De 3D-modellering van grafietminerale bronnen werd uitgevoerd met een minimum cut-off grade van 0,45% Cg over een horizontale dikte van 2 m binnen een voorlopig lithologisch model. De aanvankelijke gemineraliseerde vaste stoffen werden ontwikkeld met Leapfrog en vervolgens opnieuw gemodelleerd door de volledige analysegegevens in het Leapfrog-model op te nemen, binnen de eigen modelleersoftware Genesis van SGS. De analysegegevens werden samengevoegd tot 1,5 m.

De interpolatie werd uitgevoerd met behulp van gewone Kriging voor de laagwaardige grafietmineralisatie en Indicator Kriging voor de hoogwaardige grafietaders.
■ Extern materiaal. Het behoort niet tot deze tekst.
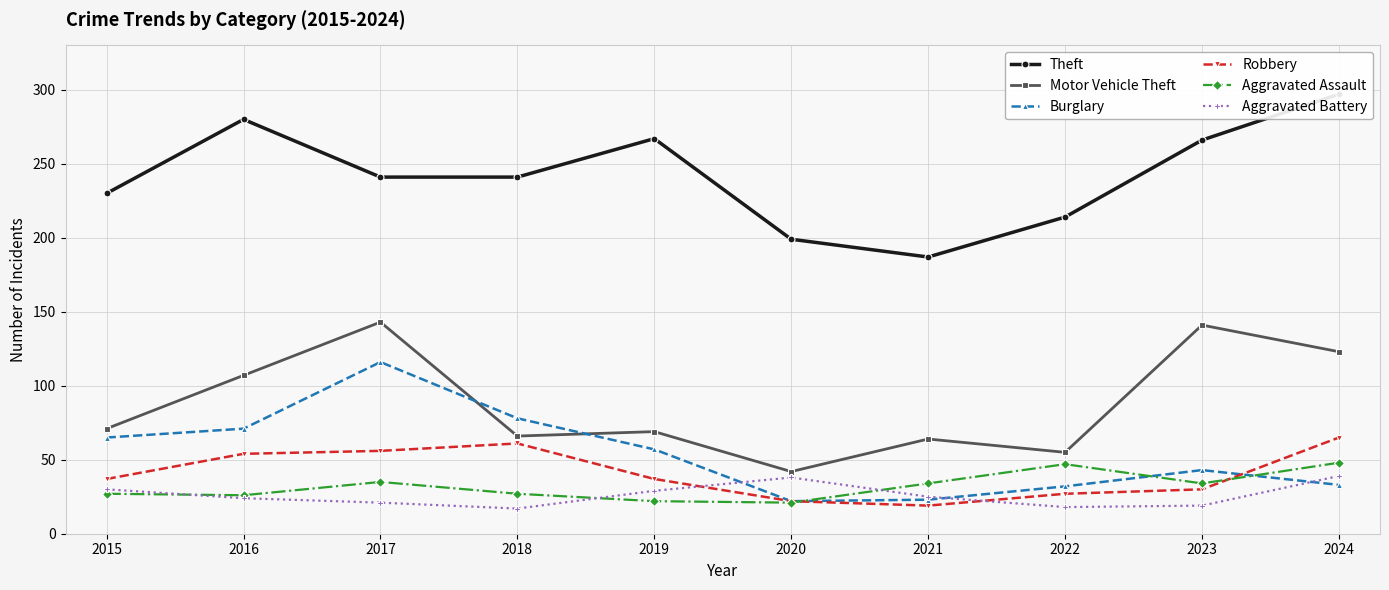

True or false: Burglary and Theft intersect in this chart.

False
Het blokmodel werd gedefinieerd door een blok van 5 m lang, 5 m breed en 5 m dik en bestrijkt een lengte van ongeveer 930 m tot een maximale diepte van 150 m onder het oppervlak. De gemodelleerde grafietmineralen zijn zowel in de diepte als in de breedte open.

De minerale bronnen werden beperkt binnen de grenzen van een geoptimaliseerde mijnschacht met behulp van de parameters. Alle parameters zijn afgeleid van het economische beoordelingsproces van de PEA van het Miller-project en aangepast voor gebruik bij de ontwikkeling van de nieuwe schatting van de reserves. Alle geïnterpoleerde blokken van het bronmodel buiten de geoptimaliseerde mijnschacht zijn niet opgenomen in de minerale bronnen.